#### [WHAT IS BEING ASKED]
Repeat the listing below verbatim, without its images.

#### [INFORMATION]
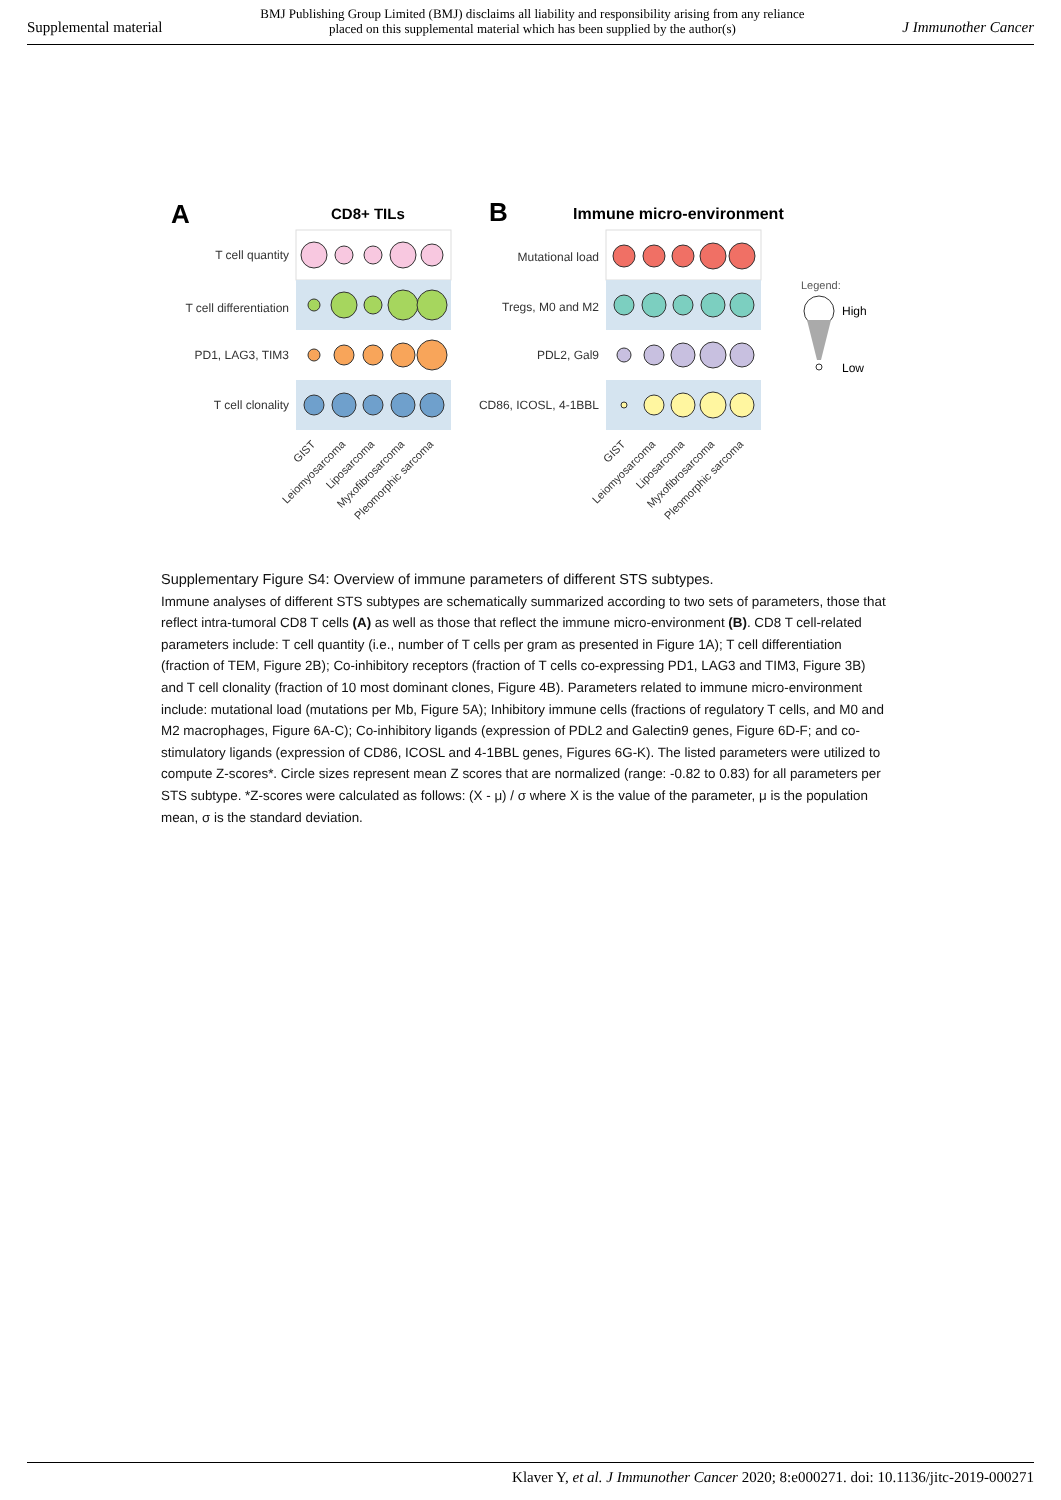Supplemental material BMJ Publishing Group Limited (BMJ) disclaims all liability and responsibility arising from any reliance
placed on this supplemental material which has been supplied by the author(s) J Immunother Cancer
A
CD8+ TILs
B
Immune micro-environment
T cell quantity
T cell differentiation
PD1, LAG3, TIM3
T cell clonality
Mutational load
Tregs, M0 and M2
PDL2, Gal9
CD86, ICOSL, 4-1BBL
Legend:
High
Low
GIST
Leiomyosarcoma
Liposarcoma
Myxofibrosarcoma
Pleomorphic sarcoma
GIST
Leiomyosarcoma
Liposarcoma
Myxofibrosarcoma
Pleomorphic sarcoma
Supplementary Figure S4: Overview of immune parameters of different STS subtypes.
Immune analyses of different STS subtypes are schematically summarized according to two sets of parameters, those that reflect intra-tumoral CD8 T cells (A) as well as those that reflect the immune micro-environment (B). CD8 T cell-related parameters include: T cell quantity (i.e., number of T cells per gram as presented in Figure 1A); T cell differentiation (fraction of TEM, Figure 2B); Co-inhibitory receptors (fraction of T cells co-expressing PD1, LAG3 and TIM3, Figure 3B) and T cell clonality (fraction of 10 most dominant clones, Figure 4B). Parameters related to immune micro-environment include: mutational load (mutations per Mb, Figure 5A); Inhibitory immune cells (fractions of regulatory T cells, and M0 and M2 macrophages, Figure 6A-C); Co-inhibitory ligands (expression of PDL2 and Galectin9 genes, Figure 6D-F; and co-stimulatory ligands (expression of CD86, ICOSL and 4-1BBL genes, Figures 6G-K). The listed parameters were utilized to compute Z-scores*. Circle sizes represent mean Z scores that are normalized (range: -0.82 to 0.83) for all parameters per STS subtype. *Z-scores were calculated as follows: (X - μ) / σ where X is the value of the parameter, μ is the population mean, σ is the standard deviation.
Klaver Y, et al. J Immunother Cancer 2020; 8:e000271. doi: 10.1136/jitc-2019-000271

#### [FINAL ANSWER]
Supplemental material BMJ Publishing Group Limited (BMJ) disclaims all liability and responsibility arising from any reliance
placed on this supplemental material which has been supplied by the author(s) J Immunother Cancer
A
CD8+ TILs
B
Immune micro-environment
T cell quantity
T cell differentiation
PD1, LAG3, TIM3
T cell clonality
Mutational load
Tregs, M0 and M2
PDL2, Gal9
CD86, ICOSL, 4-1BBL
Legend:
High
Low
GIST
Leiomyosarcoma
Liposarcoma
Myxofibrosarcoma
Pleomorphic sarcoma
GIST
Leiomyosarcoma
Liposarcoma
Myxofibrosarcoma
Pleomorphic sarcoma
Supplementary Figure S4: Overview of immune parameters of different STS subtypes.
Immune analyses of different STS subtypes are schematically summarized according to two sets of parameters, those that reflect intra-tumoral CD8 T cells (A) as well as those that reflect the immune micro-environment (B). CD8 T cell-related parameters include: T cell quantity (i.e., number of T cells per gram as presented in Figure 1A); T cell differentiation (fraction of TEM, Figure 2B); Co-inhibitory receptors (fraction of T cells co-expressing PD1, LAG3 and TIM3, Figure 3B) and T cell clonality (fraction of 10 most dominant clones, Figure 4B). Parameters related to immune micro-environment include: mutational load (mutations per Mb, Figure 5A); Inhibitory immune cells (fractions of regulatory T cells, and M0 and M2 macrophages, Figure 6A-C); Co-inhibitory ligands (expression of PDL2 and Galectin9 genes, Figure 6D-F; and co-stimulatory ligands (expression of CD86, ICOSL and 4-1BBL genes, Figures 6G-K). The listed parameters were utilized to compute Z-scores*. Circle sizes represent mean Z scores that are normalized (range: -0.82 to 0.83) for all parameters per STS subtype. *Z-scores were calculated as follows: (X - μ) / σ where X is the value of the parameter, μ is the population mean, σ is the standard deviation.
Klaver Y, et al. J Immunother Cancer 2020; 8:e000271. doi: 10.1136/jitc-2019-000271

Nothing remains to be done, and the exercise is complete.